Sears to retire from economic development

CONYERS -- Glenn Sears, executive director of the Conyers-Rockdale Economic Development Council, has announced plans to retire at the end of the year.

Sears, who has served as director for five and a half years, said this will be his third retirement in 11 years -- he first retired as Southeast regional manager for John Deere in 2001 at the age of 57 and then ran successfully for a post on the Rockdale Board of Commissioners. He decided not to seek re-election in 2006, marking his second retirement, but was asked to take on the economic development role in 2007.

"That was supposed to be kind of a short-term bridge," said Sears, "and that bridge lasted five and a half years. I don't know where that time went because it dawned on me that on Dec. 15 I was going to be 68 years old."

The role of the Economic Development Council has been to retain and expand existing industry in the community and recruit new industry, said Sears. He counted gaining Georgia Work Ready certification for the county as a major accomplishment in terms of helping existing industries grow.

"When we became a certified Georgia Work Ready Community, that helped a number of those companies do a better job of hiring, promoting and retaining workers, and that benefits the bottom line," he said.

The recent retention of Hillphoenix in Rockdale County was another accomplishment, Sears said, noting that the company provides 800 jobs and is still growing.
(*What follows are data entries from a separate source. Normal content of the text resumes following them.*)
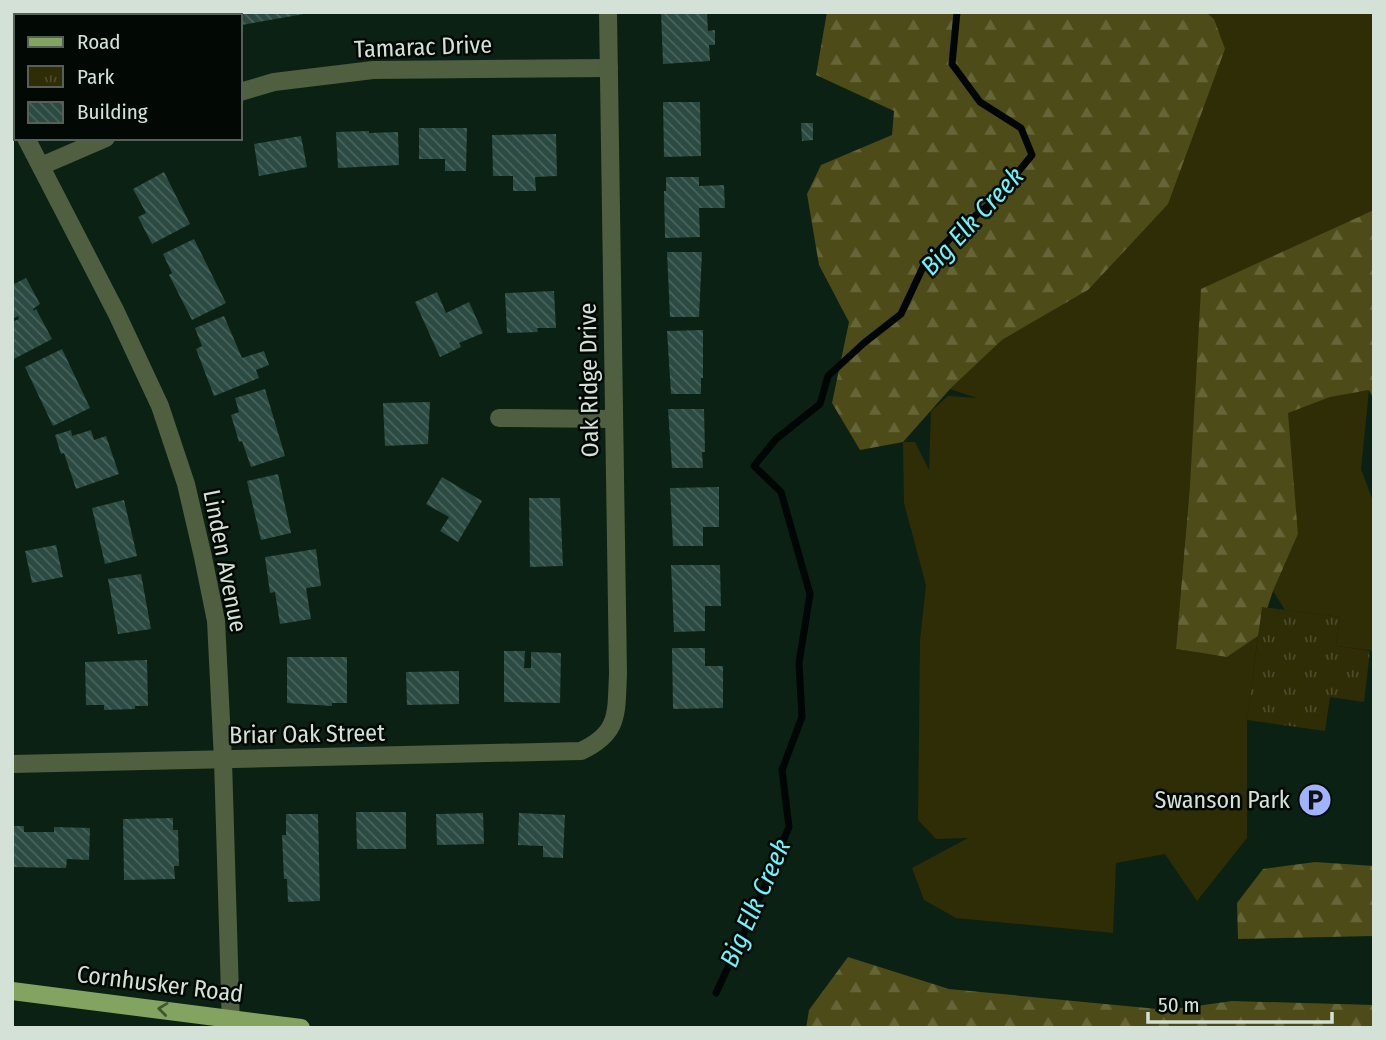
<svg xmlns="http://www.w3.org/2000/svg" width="1386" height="1040" font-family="'Fira Sans Condensed',sans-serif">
<defs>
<pattern id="forest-firs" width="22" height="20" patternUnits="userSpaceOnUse" patternTransform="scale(1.75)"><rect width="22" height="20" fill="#4d4b17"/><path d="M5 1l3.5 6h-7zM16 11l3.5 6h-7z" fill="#666538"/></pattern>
<pattern id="park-tufts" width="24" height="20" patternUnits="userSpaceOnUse" patternTransform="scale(1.75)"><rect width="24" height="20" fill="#2f2d06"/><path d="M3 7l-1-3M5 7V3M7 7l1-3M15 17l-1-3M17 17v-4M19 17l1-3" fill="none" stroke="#4c4b2a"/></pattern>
<pattern id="building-back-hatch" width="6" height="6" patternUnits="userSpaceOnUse" patternTransform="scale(1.75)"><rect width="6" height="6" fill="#2b4a42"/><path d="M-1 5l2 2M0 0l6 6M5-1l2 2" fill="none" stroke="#49645d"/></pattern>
</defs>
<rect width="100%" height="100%" fill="#0b2113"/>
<path fill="#2f2d06" d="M1206 12H1374V238L1330 396 1369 390 1361 469 1374 504V651L1336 646 1340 617 1285 610 1273 591 1298 534 1287 413 1190 485 1176 649 1227 657 1258 636 1247 721V838L1197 901 1165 854 1116 863 1113 933 956 918 924 900 912 868 968 838 936 839 918 820 920 640 926 585 904 503 903 442H915L929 470 931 411 948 396 977 398 950 389 1002 340 1088 290 1214 19Z"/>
<g fill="url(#forest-firs)">
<path d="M827 12H1206L1214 19 1225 49 1168 204 1088 290 1002 340 950 389 903 442 860 450 832 403 849 322 819 265 807 194 821 165 892 135 894 111 816 75Z"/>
<path d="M1374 210V400L1369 390 1330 397 1288 413 1298 534 1273 591 1258 636 1227 657 1176 649 1190 485 1201 289Z"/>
<path d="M1315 862 1374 866V936L1238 939 1237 903 1263 869Z"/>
<path d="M848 957 949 989 1168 1010 1232 1001 1374 1005V1028H806L809 1010Z"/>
</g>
<path fill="url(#park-tufts)" d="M1262 607 1340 617 1336 646 1370 651 1364 702 1330 697 1325 731 1247 720Z"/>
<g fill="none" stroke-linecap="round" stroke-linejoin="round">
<path stroke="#000606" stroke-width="7" d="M716 993 754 911 789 827 782 770 802 717 799 663 810 594 781 492 754 466 776 439 820 404 828 376 864 343 901 314 923 267 960 228 995 200 1032 155 1021 128 980 102 952 64 957 12"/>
</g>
<g fill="url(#building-back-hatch)">
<path d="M167 12H205L206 16H157Z"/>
<path d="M240 12H304V14L242 25Z"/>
<path d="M661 12H707L708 31 715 30V45H709L710 61 663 64Z"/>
<path d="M663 102H700L701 156 664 157Z"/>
<path d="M801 123H813V140L802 141Z"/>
<path d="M419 128H467L466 171H445V159H419Z"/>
<path d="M369 131V133L398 132 399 165 338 168 336 132Z"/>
<path d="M556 134 557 176 535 177 536 191H513V176H493L492 135Z"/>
<path d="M301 136 307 167 259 176 254 144Z"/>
<path d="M164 172 190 224 152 244 138 217 146 213 133 189Z"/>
<path d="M666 177H699V186L724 185 725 208H699L700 237 665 238 664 191H666Z"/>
<path d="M194 239 226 303 192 320 169 275 172 273 163 254Z"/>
<path d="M667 252H702L699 317H670Z"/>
<path d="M26 278 40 304 33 309 34 311 36 309 52 339 12 360V322L19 319 18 316 12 319V285Z"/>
<path d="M554 291 556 328H537L538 332 507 333 505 293Z"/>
<path d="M437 292 446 313 469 302 483 333 459 343 461 347 440 357 415 302Z"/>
<path d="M224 316 242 358 264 351 269 365 256 370 259 378 214 396 196 349 202 346 195 328Z"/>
<path d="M703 330V378H701V394H671L667 331Z"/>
<path d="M62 349 90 408 53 426 25 367Z"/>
<path d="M265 389 285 456 251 467 242 441 239 442 231 415 239 412 235 398Z"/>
<path d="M430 402 428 444 385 446 383 403Z"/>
<path d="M668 409H704L705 452H702L703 468H672Z"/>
<path d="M71 430 72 436 91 430 94 440 106 436 119 474 76 489 64 453 61 454 55 435Z"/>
<path d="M278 474 291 533 261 540 247 481Z"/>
<path d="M442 477 482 501 458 542 440 531 449 517 426 504Z"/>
<path d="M719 487V527H703V546H673L670 488Z"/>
<path d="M529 498H560L563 566 530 567Z"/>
<path d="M124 500 137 556 105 564 92 508Z"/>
<path d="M56 545 63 577 32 583 25 551Z"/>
<path d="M316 549 321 586 306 588 311 619 280 624 275 592 270 593 265 557Z"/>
<path d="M671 565H720L721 606H705V631L674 632Z"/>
<path d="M141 574 151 629 118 634 108 579Z"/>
<path d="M672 648H705V666H723V708L673 709Z"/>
<path d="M504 651H525L524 668H531V652L561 653 560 703 504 702Z"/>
<path d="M287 657H347V703H332V706L287 703Z"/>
<path d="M147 660 148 706H135V709L104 710V705H86L85 662Z"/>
<path d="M459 671V704L407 705 406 672Z"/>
<path d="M356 812H406V849H357Z"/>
<path d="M483 813 484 844 437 845 436 814Z"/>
<path d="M519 813 565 815 563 858 543 857V846L518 845Z"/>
<path d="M286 814H318L320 901 288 902 287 879H284L282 835H286Z"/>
<path d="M173 818V830H178L179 866H174L175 879 124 880 123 819Z"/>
<path d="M12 826H24V832H54V827L90 828 89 860 67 859 66 868 12 867Z"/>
</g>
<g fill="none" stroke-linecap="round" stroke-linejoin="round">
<g stroke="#4f5f3f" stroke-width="18">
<path d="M240 92 274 82 373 70 609 68"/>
<path d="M12 114 16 121"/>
<path d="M26 138 116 312 160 406 186 484 203 557 216 621 223 760 231 1028"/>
<path d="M41 166 106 138"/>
<path d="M499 418 614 419"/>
<path d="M12 764 581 751C620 733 616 713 618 674L608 12"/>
</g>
<path stroke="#82a460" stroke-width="18" d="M12 991 301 1028"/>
</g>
<defs><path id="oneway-chevron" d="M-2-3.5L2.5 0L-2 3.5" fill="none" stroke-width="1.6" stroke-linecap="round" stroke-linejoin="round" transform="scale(1.75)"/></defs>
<use stroke="#425632" href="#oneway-chevron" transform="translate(163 1009) rotate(-173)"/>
<defs>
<symbol id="parking-disc" viewBox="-11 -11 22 22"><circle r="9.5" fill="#a0b3fd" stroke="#020804"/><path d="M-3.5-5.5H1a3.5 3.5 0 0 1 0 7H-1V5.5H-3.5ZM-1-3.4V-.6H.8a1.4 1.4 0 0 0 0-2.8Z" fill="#111"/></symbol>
</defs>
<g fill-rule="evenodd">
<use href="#parking-disc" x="1296" y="781" width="38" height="38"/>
</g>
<g text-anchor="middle" stroke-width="5" stroke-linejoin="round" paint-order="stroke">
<g font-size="24" fill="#d3e1d7" stroke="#020804">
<text transform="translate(423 47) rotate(-2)" y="8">Tamarac Drive</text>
<text transform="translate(589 380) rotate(-91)" y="8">Oak Ridge Drive</text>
<text transform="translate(225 561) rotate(79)" y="8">Linden Avenue</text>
<text transform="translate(307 734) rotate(-1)" y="8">Briar Oak Street</text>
<text transform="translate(160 984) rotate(7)" y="8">Cornhusker Road</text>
</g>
<g font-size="24" fill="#d3e1d7" stroke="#020804" text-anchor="end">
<text x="1290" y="808">Swanson Park</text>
</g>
<g font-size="26" font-style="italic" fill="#6cf5fe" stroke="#020804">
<text transform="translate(972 221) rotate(-47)" y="9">Big Elk Creek</text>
<text transform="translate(755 903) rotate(-66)" y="9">Big Elk Creek</text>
</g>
</g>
<rect width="1386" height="1040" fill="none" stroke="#d3e1d7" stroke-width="28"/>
<rect x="14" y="14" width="228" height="126" fill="#020804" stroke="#565f58" stroke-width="2"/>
<rect x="28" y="37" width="35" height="10" fill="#82a460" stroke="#565f58" stroke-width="2"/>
<text x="77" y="49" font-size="21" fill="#d3e1d7">Road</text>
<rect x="28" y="66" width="35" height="21" fill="url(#park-tufts)" stroke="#565f58" stroke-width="2"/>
<text x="77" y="84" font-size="21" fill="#d3e1d7">Park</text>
<rect x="28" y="102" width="35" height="21" fill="url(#building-back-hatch)" stroke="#565f58" stroke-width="2"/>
<text x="77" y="119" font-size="21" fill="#d3e1d7">Building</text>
<path d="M1148 1012v10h184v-10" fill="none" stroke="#d3e1d7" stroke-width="3.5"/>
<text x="1158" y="1012" font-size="21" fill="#d3e1d7" stroke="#020804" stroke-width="5" paint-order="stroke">50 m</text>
</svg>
"That would be a crowning jewel in my time with the community," he said.

The location of a Corrugated Supplies Company plant in Conyers in 2011 was an example of helping to build the local manufacturing base, said Sears. Corrugated Supplies moved into former Solo Cup distribution space and created 50 new jobs.

"When you are turning distribution space into manufacturing space, you have a much higher investment into machinery, and you have the manufacturing wage scale, which is generally the top tier of wages," he said.

Even though Sears is looking forward to retirement, he admitted it's difficult to let go of projects that are in the works. Two that are close to coming to fruition are the sale of the former John Deere facility on Dogwood Drive and development of 92 acres just west of the John Deere building.

Still, Sears said he's determined to make this retirement stick.

"If you don't draw the line, this thing is like a chain, if you don't draw the line somewhere there is always something coming."

As for his successor, Sears offered this advice.

"To be successful in this job, you have to establish close working relationships with the Chamber of Commerce ... and build great relationships with the city and the county, not only the mayor and the chairman, but with the council and the Board of Commissioners and the department heads that work with them. Meet as many people as you can."

As of the new year, Sears won't be working to recruit or retain industry, but he has a lot plans to stay busy. Though he and his wife traveled quite a bit overseas with John Deere, he said they didn't see as much of their own country. Now they'd like to visit sites like the Grand Canyon and Yellowstone.

"We haven't learned about the United States like we would like to," he said.

He also said he'd like to spend more time with his four grandchildren and revisit hunting and fishing, hobbies he hasn't had time to pursue in the past 10 years.

"I keep having friends who want me to play golf," Sears added. "I can't say I'll do that, but I'm thinking about that."